Here are the top takeaways:
- Know your numbers. “Learn your profit and loss…before all the beautiful marketing,” said Lynn Le. For consumer products, funding is largely driven by inventory. Put a system in place for invoicing, calculating your cost of goods sold, and balance sheet. Then when you tell your story to an investor, you’ll show that you’ve done your homework and you truly understand your business financials. Of course, as an entrepreneur, you don’t know if the numbers will work out when you’re bootstrapping, and that can be stressful. Jim Huston of Portland Seed Fund asked Katie Poppe what advice she received when she was deciding to invest her inheritance in her business. “I had called all of the adults in my life that I respect…and every single one of them told me not to do it.” She concluded she would win the respect of her family and friends if it didn’t work out but would let herself down if she didn’t go for it. She went on, “If I didn’t do it I was always going to wonder, ‘what if?’ and that was the bigger loss for me.”

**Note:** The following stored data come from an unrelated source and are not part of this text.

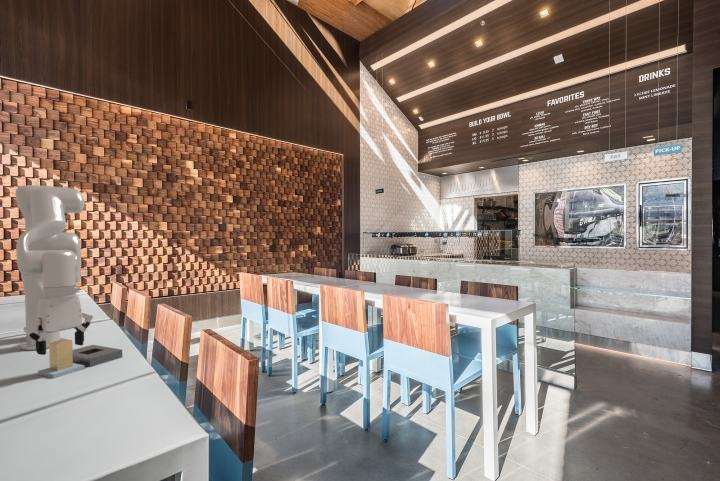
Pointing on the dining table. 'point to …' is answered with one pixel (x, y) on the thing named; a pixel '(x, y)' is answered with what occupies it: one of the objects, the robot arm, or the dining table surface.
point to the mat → (62, 372)
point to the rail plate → (95, 355)
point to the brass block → (60, 354)
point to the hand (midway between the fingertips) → (61, 349)
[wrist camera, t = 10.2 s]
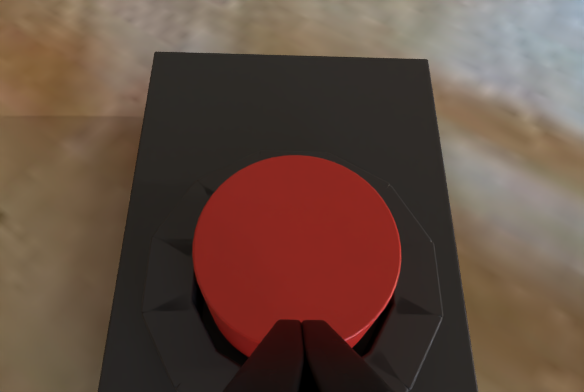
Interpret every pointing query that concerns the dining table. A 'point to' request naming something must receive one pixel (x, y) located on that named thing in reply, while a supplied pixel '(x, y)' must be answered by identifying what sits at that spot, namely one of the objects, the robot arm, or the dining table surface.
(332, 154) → the power block
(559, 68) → the dining table surface
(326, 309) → the power button
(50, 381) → the dining table surface
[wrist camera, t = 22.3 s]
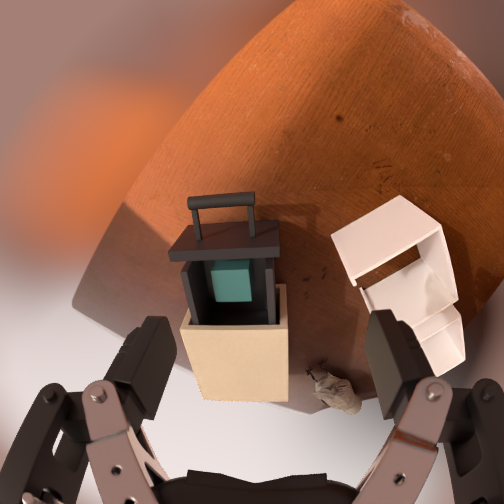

- Build relationships. Whether you’re starting your first business or your fifth, fundraising is about building relationships. Find a mentor in the community willing to provide guidance to you on your funding journey. Make a connection with your early backers—they can be a great source of feedback for product improvements and new product ideas. Kelly Oriard emphasized that you should be inspiring investors to believe in your company the way you believe in your company. “Bring friends and family into your brand to help build your vision,” she said. If you’re worried about all the documents and financials, always pull it back to your vision. Lynn agreed, suggesting that you “convince them the world sucks without your brand”. Jeff also agreed that relationship building is essential: “Securing funding came down to the relationships we built with them,” he said.
- Funding takes many forms. We heard about a variety of funding options from our panelists including crowdfunding, convertible notes, private investments, and even Shark Tank. Why choose the loan option? Jeff said, “We were conservative by nature.” He wanted to maintain ownership and was trying to stick it out as long as possible before taking a loan that would help him build inventory. The funding options you choose for your business may depend on your aversion to risk and how much ownership of your company you want to maintain.